** SELECTED TEXT follows **

Table 4. Concentrations in μg·L-1 found in treated water samples from two wastewater treatment plants of Gran Canaria islanda

We can observe that the concentrations of the group 1 compounds range consistently from 0.05 and 0.30 μg·L-1 for naproxen, carbamazepine and ketoprofen. Bezafibrate exhibits concentrations ranging between 0.04 and 2.15 μg·L-1. WWTP1 has higher naproxen, ketoprofen and bezafibrate concentrations that WWTP2 and a similar effluent concentration for carbamazepine.

There are more notable differences in the analysis of the pharmaceuticals in Group 2. In WWTP1, atenolol concentrations range between 0.04 and 0.95 μg·L-1, except in one sample (July 2011), where the concentration was 2.95 μg·L-1. Metamizole concentrations range between 0.25 and 3.45 μg·L-1, while the concentrations of paraxanthine are higher, ranging between 8.36 and 34.81 μg·L-1. The higher detected concentrations of paraxanthine can be explained through the fact that this compound is a metabolite of caffeine in the human body. In WWTP2, the concentrations of atenolol and metamizole are lower, except for metamizole in the May 2011 sample. In WWTP2, paraxanthine was not detected at all, while fluoxetine was not detected in either of the WWTPs.

The concentrations of the fluoroquinolones in both WWTPs are similar, ranging between 2.93 and 14.1 μg·L-1 for levofloxacin and between 11.1 and 20.3 μg·L-1 for ciprofloxacin. Norfloxacin, enrofloxacin and sarafloxacin were not detected in either of the WWTPs.

In summary, the concentrations of the pharmaceuticals and antibiotics detected at the wastewater treatment plant that operated with a membrane bioreactor treatment system are lower than that of the WWTP operating with a traditional technique such as activated sludge. Therefore, if the influent water quality of both the WWTPs is similar, the membrane bioreactor technique (MBR) can be said to be more efficient than the activated sludge technique.

** End of SELECTED TEXT **
** DATA FOR REVIEW follows **

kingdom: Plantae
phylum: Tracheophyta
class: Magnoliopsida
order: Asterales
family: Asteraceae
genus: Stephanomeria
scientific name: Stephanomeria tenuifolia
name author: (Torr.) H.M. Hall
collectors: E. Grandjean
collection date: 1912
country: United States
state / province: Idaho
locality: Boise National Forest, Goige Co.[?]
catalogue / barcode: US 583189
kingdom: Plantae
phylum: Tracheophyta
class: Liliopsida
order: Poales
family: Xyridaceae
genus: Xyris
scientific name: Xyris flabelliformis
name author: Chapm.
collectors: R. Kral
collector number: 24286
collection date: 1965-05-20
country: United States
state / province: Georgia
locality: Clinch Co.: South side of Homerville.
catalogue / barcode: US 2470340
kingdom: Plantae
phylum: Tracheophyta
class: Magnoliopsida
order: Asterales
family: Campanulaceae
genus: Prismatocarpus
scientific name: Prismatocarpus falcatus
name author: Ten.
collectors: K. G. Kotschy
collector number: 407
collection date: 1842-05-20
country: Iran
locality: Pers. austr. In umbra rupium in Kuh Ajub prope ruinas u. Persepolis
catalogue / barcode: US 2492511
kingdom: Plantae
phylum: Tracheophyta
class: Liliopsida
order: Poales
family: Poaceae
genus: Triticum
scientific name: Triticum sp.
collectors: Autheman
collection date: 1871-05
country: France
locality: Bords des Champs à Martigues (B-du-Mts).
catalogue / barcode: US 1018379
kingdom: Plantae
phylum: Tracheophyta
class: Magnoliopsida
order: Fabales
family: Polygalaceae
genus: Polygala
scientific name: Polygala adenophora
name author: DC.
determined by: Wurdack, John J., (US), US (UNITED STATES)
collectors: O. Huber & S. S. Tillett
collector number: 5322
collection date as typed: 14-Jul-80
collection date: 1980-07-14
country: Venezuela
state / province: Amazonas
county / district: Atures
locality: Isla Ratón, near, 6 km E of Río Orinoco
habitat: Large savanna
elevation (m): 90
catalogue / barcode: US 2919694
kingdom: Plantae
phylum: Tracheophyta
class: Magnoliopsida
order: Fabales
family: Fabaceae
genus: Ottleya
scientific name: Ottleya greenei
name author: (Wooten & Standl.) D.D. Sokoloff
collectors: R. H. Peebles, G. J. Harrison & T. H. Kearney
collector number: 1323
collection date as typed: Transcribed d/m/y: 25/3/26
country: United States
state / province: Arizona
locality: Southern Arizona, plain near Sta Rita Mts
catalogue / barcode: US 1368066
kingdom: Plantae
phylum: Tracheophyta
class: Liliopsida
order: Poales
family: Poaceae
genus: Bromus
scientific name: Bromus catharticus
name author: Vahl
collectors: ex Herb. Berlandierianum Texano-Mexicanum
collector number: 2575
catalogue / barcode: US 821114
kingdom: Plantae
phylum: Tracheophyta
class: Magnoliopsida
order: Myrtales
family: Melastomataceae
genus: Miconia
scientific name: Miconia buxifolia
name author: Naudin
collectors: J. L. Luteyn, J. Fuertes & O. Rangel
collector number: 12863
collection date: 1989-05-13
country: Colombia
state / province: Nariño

** End of DATA FOR REVIEW **

§ **TASK SET**
1. Summarize the text on pharmaceuticals in treated wastewater in two sentences.
2. Output the part of the text on pharmaceuticals in treated wastewater starting with "The concentrations of the fluoroquinolones" and going on through "activated sludge technique.".

§ **RESULTS**
1. Treated water from two wastewater treatment plants on Gran Canaria island contained several pharmaceuticals, with WWTP1 showing higher levels of some compounds than WWTP2, while fluoxetine, norfloxacin, enrofloxacin and sarafloxacin were not detected in either plant. The plant using a membrane bioreactor had lower concentrations than the one using activated sludge, so if the influent water quality of both plants is similar, the membrane bioreactor technique can be said to be more efficient.

2.
The concentrations of the fluoroquinolones in both WWTPs are similar, ranging between 2.93 and 14.1 μg·L-1 for levofloxacin and between 11.1 and 20.3 μg·L-1 for ciprofloxacin. Norfloxacin, enrofloxacin and sarafloxacin were not detected in either of the WWTPs.

In summary, the concentrations of the pharmaceuticals and antibiotics detected at the wastewater treatment plant that operated with a membrane bioreactor treatment system are lower than that of the WWTP operating with a traditional technique such as activated sludge. Therefore, if the influent water quality of both the WWTPs is similar, the membrane bioreactor technique (MBR) can be said to be more efficient than the activated sludge technique.